Edgar berujar, “Aku ingat bahwa Sentafal bilang bahwa teman – temannya juga diburu seperti dia. Apa kau tahu tentang itu, Arika?”
Arika menggeleng. “Aku tidak yakin, tapi pastinya Sentafal lainnya juga memiliki alam magis individu mereka sendiri.”
“Syukurlah kita bisa mengalahkan satu dari sekian banyaknya,” kata Sara.
Setelah itu, Mereka berlima melangkah memasuki portal magis cahaya putih. Beberapa saat kemudian, portal cahaya putih tersebut sirna.
Uzan dan kawan – kawannya tiba di tempat mereka melawan Sentafal. Mereka di sambut oleh terik mentari yang menandakan bahwa mereka sedang berada di siang hari.
Sang pangeran menghela lega. “Akhirnya, kita sudah selesai dengan tugas kita yang kedua.”

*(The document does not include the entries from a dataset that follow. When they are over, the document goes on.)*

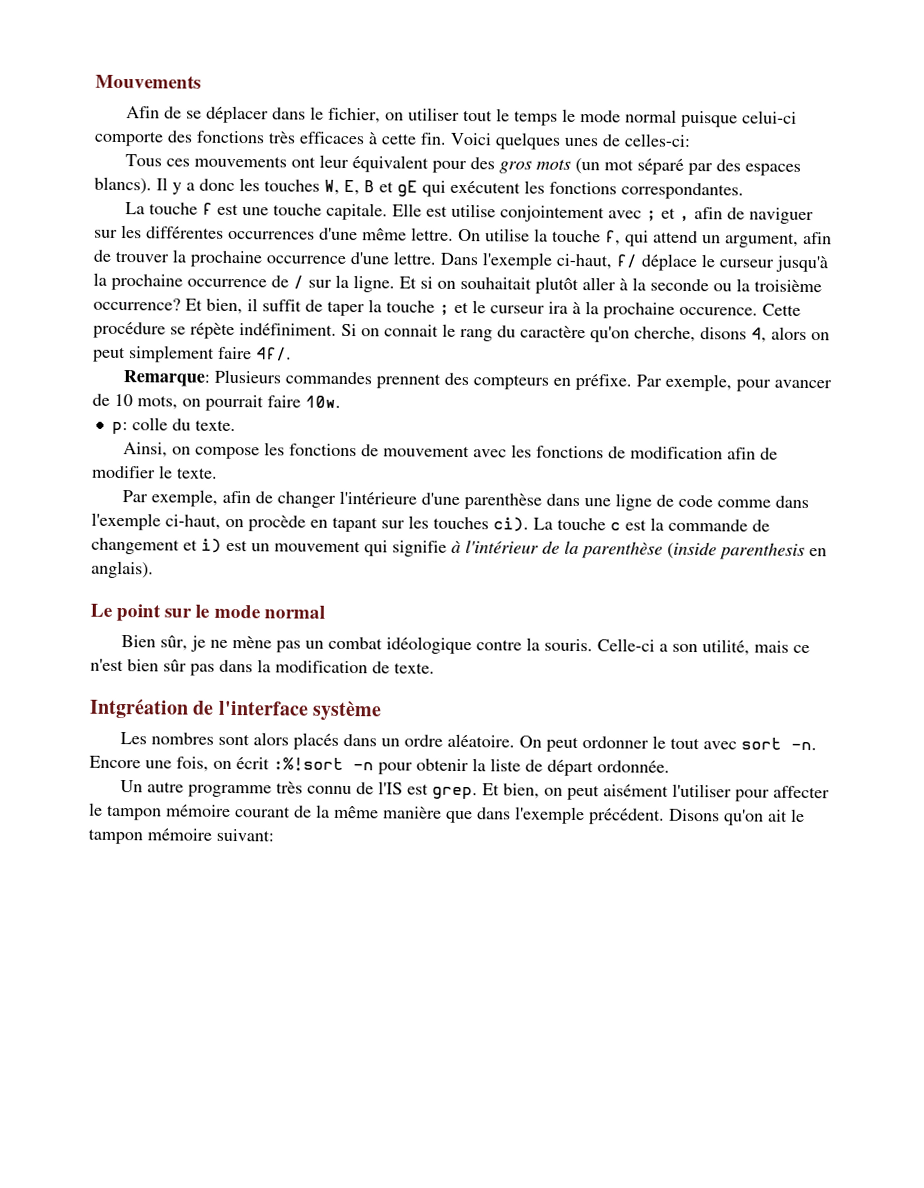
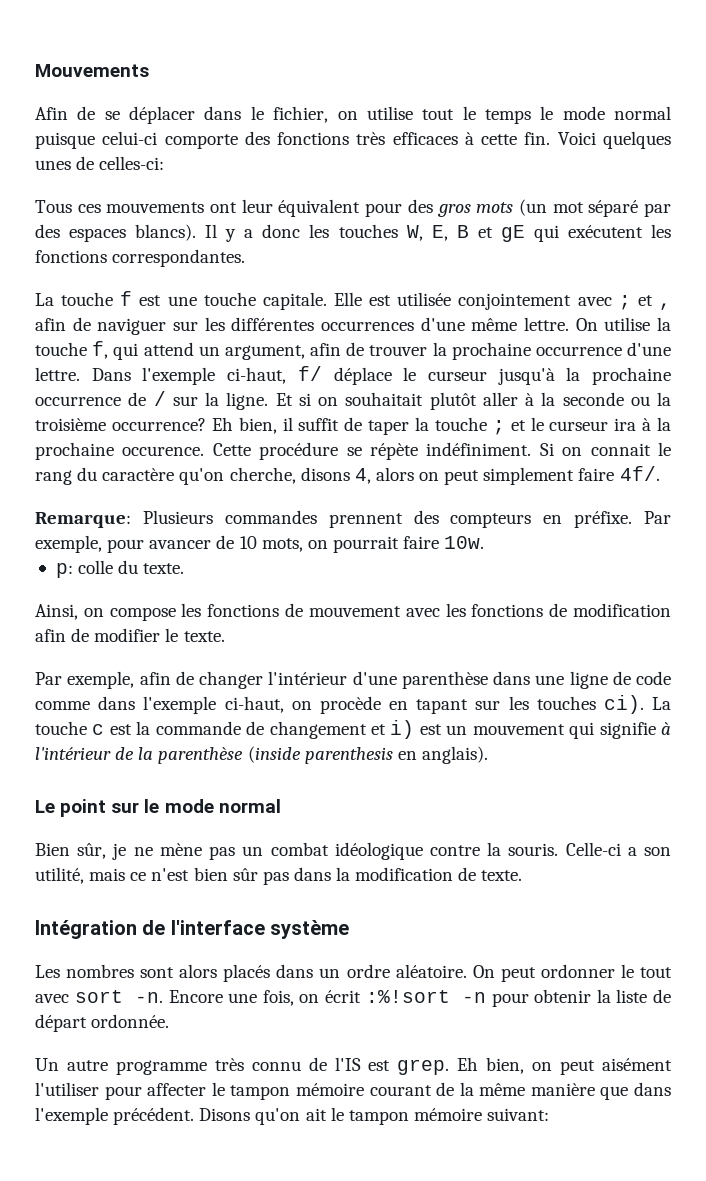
[407,107,460,121] utiliser -> [366,106,413,120] utilise
[450,203,496,218] utilise -> [397,292,452,306] utilisée
[185,298,203,311] Et -> [211,417,233,431] Eh
[338,490,417,505] l'intérieure -> [268,671,348,685] l'intérieur
[89,698,189,719] Intgréation -> [35,920,137,939] Intégration
[481,783,500,796] Et -> [457,1057,479,1071] Eh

Edgar mengelus kepala Trez. “Kita hanya harus mencari cara agar kita bisa berangkat ke tujuan selanjutnya.”
“Maaf kalau aku harus mengganti bahan pembicaraan,” kata Dubal. “Setelah pertarungan melawan Sentafal, aku lapar. Bisakah kita istirahat sejenak sambil makan?”
“Kalau dipikir – pikir dari perkataan Tuan Dubal, aku juga lapar,” kata Arika. “Aku sangat setuju kalau kita beristirahat dulu di sini.”

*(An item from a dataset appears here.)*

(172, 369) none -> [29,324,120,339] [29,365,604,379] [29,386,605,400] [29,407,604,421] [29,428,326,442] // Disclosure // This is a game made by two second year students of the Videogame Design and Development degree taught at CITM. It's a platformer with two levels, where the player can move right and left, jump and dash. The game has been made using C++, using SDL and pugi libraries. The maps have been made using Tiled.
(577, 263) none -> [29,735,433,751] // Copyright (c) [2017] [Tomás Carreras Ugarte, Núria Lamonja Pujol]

“Arika,” ujar Edgar, “apakah kalau Dubal mengatakan bahwa dia sakit kepala, kau juga akan bilang bahwa kau sakit kepala?”
Paras Arika memerah. Gadis itu meralat, “Itu tidak benar!”
Uzan menghela sejenak, lalu berkata, “Apa kau siap dengan perbekalannya, Arika?”
“Aku siap, pangeran,” kata Arika.
Uzan menyapukan tangan ke arah ke lima rekannya. “Kita akan beristirahat dahulu di tempat ini."
Arika mengeluarkan tikar besar dari topi penyihirnya. Setelah itu, berbagi macam makanan dan lauk pauk juga keluar.
Mereka beristirahat dan dengan lahap makan – makanan yang tersedia sebagai bentuk perayaan kemenangan mereka, sambil mempersiapkan diri untuk memikirkan cara untuk mencapai tujuan selanjutnya.